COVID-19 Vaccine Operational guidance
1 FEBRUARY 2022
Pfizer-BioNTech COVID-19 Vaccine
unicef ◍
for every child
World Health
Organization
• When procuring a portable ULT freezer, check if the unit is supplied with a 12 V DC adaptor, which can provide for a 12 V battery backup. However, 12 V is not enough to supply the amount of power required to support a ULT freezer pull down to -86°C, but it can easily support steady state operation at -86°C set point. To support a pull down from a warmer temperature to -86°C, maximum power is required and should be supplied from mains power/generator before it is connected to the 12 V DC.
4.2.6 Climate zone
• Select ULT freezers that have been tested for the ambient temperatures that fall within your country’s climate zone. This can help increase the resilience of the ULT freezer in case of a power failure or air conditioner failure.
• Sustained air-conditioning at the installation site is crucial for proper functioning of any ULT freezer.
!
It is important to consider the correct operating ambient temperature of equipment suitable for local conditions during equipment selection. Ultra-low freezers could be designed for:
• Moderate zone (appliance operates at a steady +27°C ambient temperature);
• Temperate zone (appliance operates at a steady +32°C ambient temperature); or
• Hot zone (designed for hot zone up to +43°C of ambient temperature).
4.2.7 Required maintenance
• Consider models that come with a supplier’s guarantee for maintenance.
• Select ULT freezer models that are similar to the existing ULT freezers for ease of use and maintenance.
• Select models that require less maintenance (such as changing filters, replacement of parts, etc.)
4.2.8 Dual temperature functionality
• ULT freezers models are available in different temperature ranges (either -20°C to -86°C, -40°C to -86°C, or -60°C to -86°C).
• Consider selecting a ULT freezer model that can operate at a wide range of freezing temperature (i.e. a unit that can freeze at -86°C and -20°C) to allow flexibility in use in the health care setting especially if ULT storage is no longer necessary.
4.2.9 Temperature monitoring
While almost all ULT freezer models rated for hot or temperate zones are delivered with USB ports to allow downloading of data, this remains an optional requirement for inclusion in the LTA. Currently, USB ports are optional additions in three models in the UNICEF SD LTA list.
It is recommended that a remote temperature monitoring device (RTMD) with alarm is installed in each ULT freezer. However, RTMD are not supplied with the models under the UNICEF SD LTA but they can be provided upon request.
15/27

^^^^^^^^

§ **What you will do**
For the material above, reproduce exactly the lines from the line with "1 FEBRUARY 2022" to the line with "4.2.6 Climate zone", inclusive, and exclude all others.

§ **Response to the task**
1 FEBRUARY 2022
Pfizer-BioNTech COVID-19 Vaccine
unicef ◍
for every child
World Health
Organization
• When procuring a portable ULT freezer, check if the unit is supplied with a 12 V DC adaptor, which can provide for a 12 V battery backup. However, 12 V is not enough to supply the amount of power required to support a ULT freezer pull down to -86°C, but it can easily support steady state operation at -86°C set point. To support a pull down from a warmer temperature to -86°C, maximum power is required and should be supplied from mains power/generator before it is connected to the 12 V DC.
4.2.6 Climate zone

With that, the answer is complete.